Could you copy out every line of text in the rows below word for word, leaving the pictures out of your answer?

Task material =
---
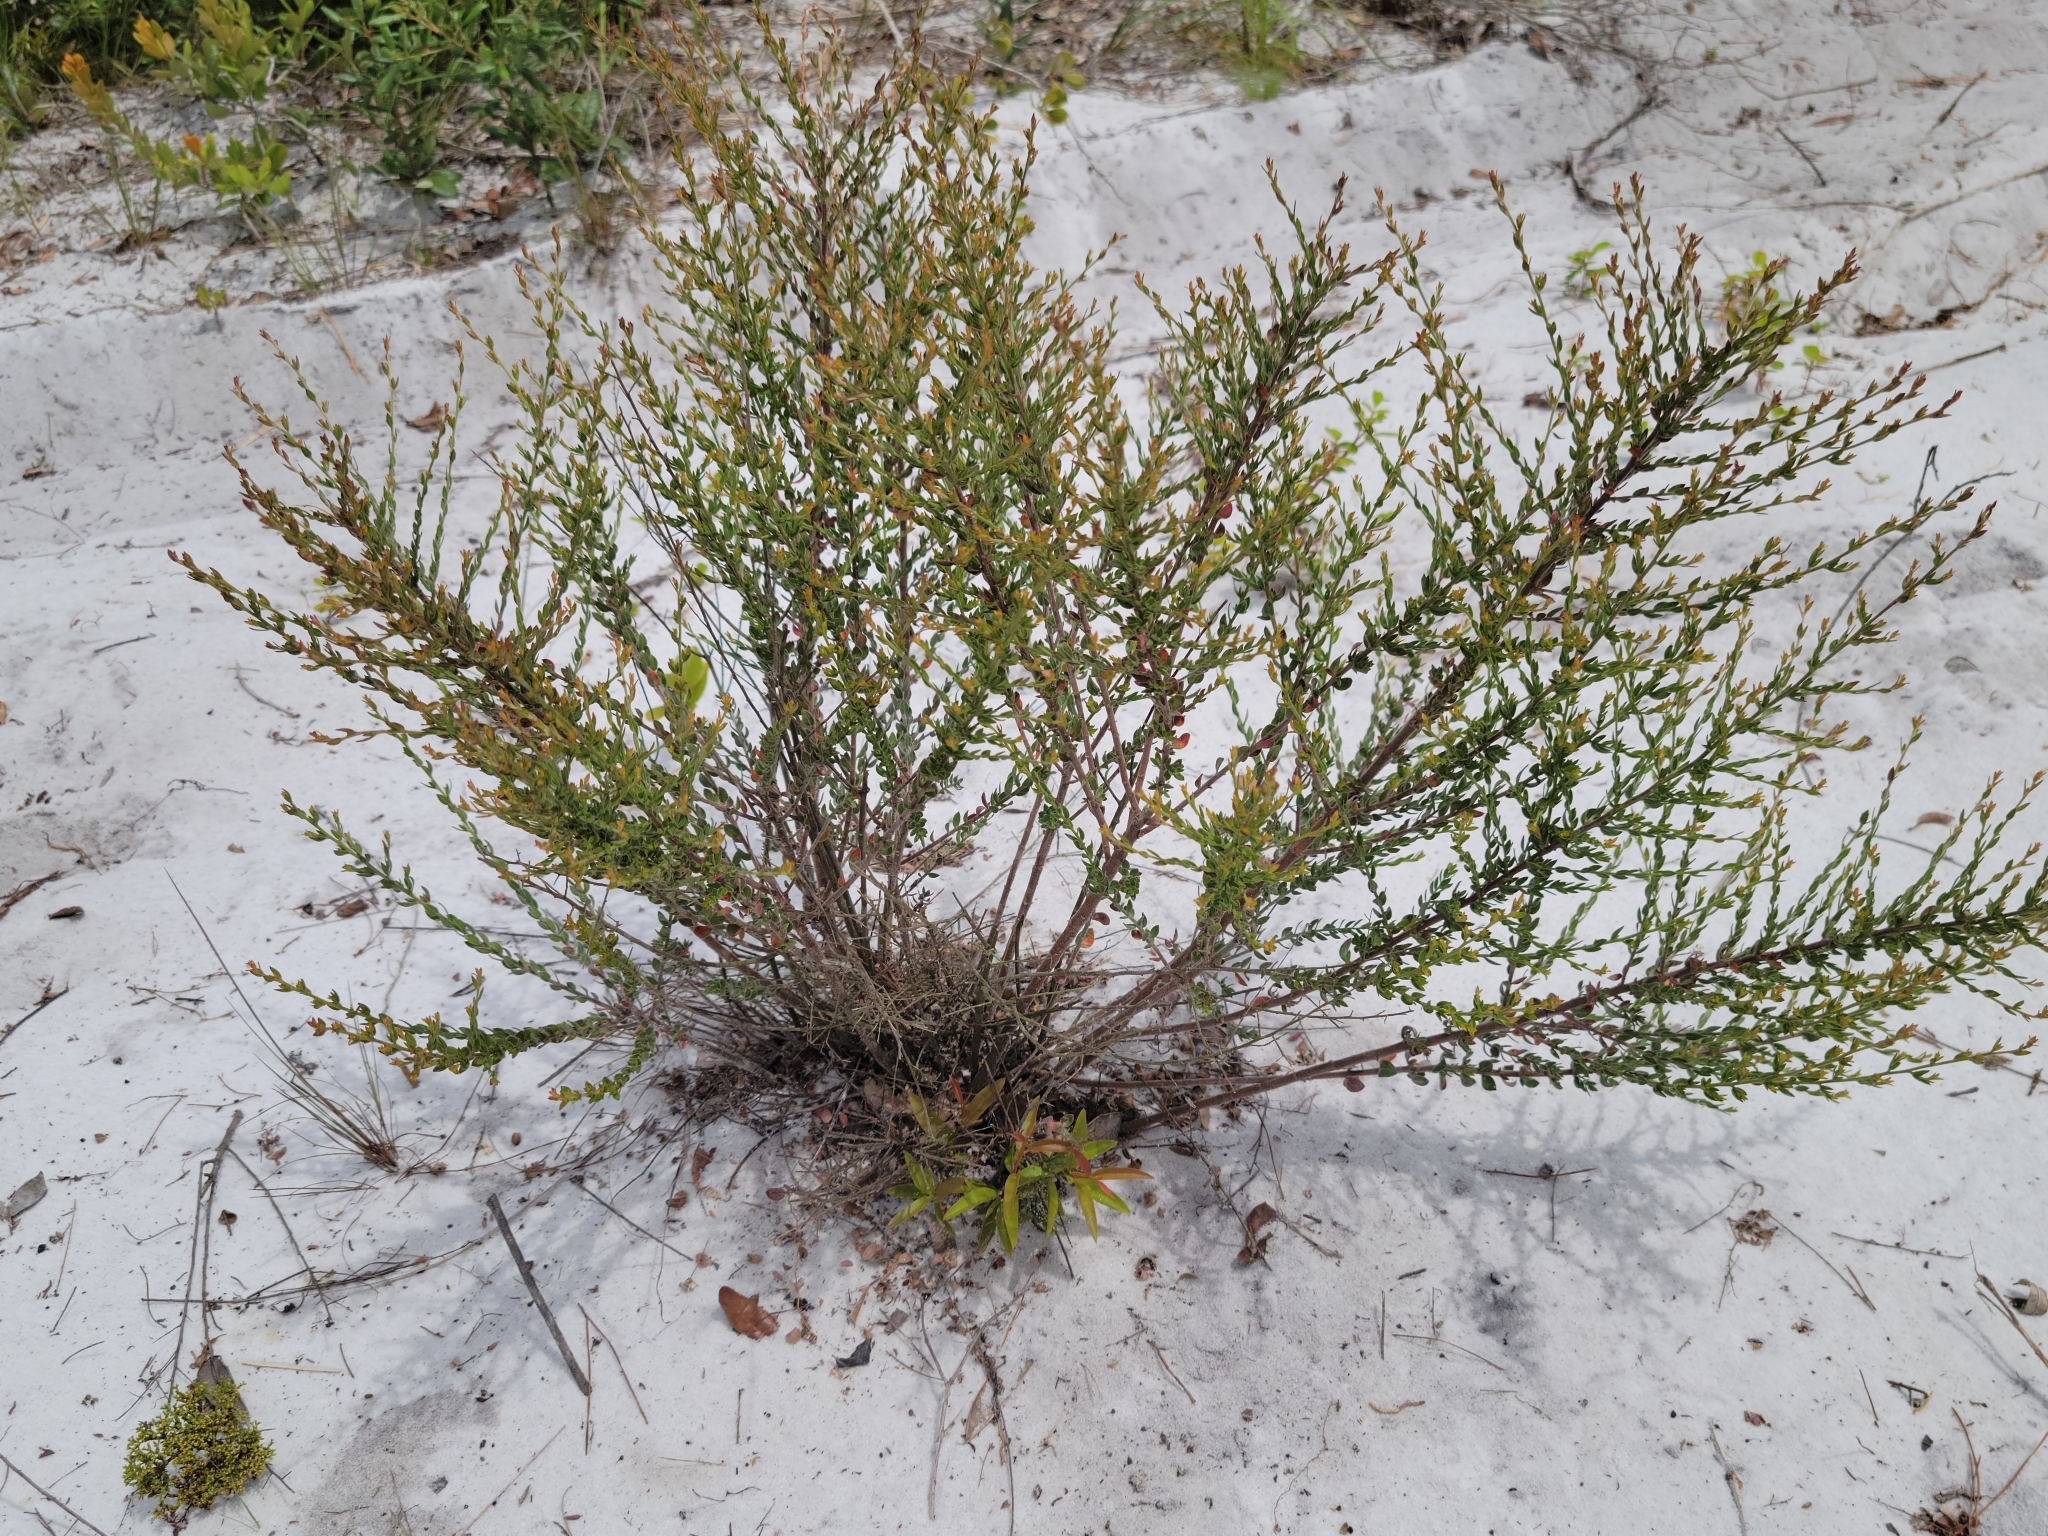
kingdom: Plantae
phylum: Tracheophyta
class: Magnoliopsida
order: Malvales
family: Cistaceae
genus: Lechea
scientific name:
---
Task answer =
kingdom: Plantae
phylum: Tracheophyta
class: Magnoliopsida
order: Malvales
family: Cistaceae
genus: Lechea
scientific name:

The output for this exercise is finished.